Okay. And just on the – going back to the third-party arrangement. So if you come to terms then did you change your view of 2019 CapEx activity?
No, no. Currently, that wouldn’t be the case. We’ll continue the path with the $45 million. It’s not impactful, frankly, our plans for 2019 will not be impactful to cogen on production time.
Okay, thanks. That’s it for me.
[Operator Instructions] Your next question comes from [indiscernible]. Your line is open.
I was just wondering where do you see Pengrowth stock wise price in the next year and 18 months?
Yes. We’re not going to speculate on stock price because there are so many variables involved in that. So we can’t really answer that question. If we could, we’d have a crystal ball in front of us.
All right. Do you have – I would check at this time Pengrowth is not in a – it would be still be in a deficit or whether not?
Sorry, a deficit.
A Deficit position, in other words your cost of production everything will be. Just I am asking are you running the net loss.
We did report a net loss for the quarter, but we are cash flow positive for the quarter. We were adjusted funds flow of $15 million, $15 million.
No, that was positive cash flow or positive adjusted funds flow.
Is the $45 million that you are going to spend for development comes from where?
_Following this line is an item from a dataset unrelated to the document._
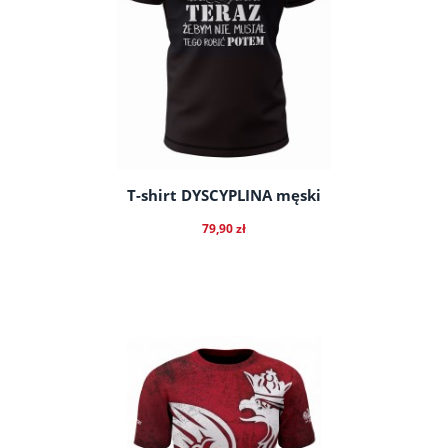
T-shirt DYSCYPLINA męski
79,90 zł
do koszyka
That will be produced via cash flow next year.
There are no further questions at this time. I will now turn the call back over to the presenters.
Thanks very much and thanks for everybody for attending or listening in. We look forward to making continued progress. We are building momentum and we look forward to reporting to you in the next in the New Year. Thanks very much.
This concludes today’s conference call. You may now disconnect.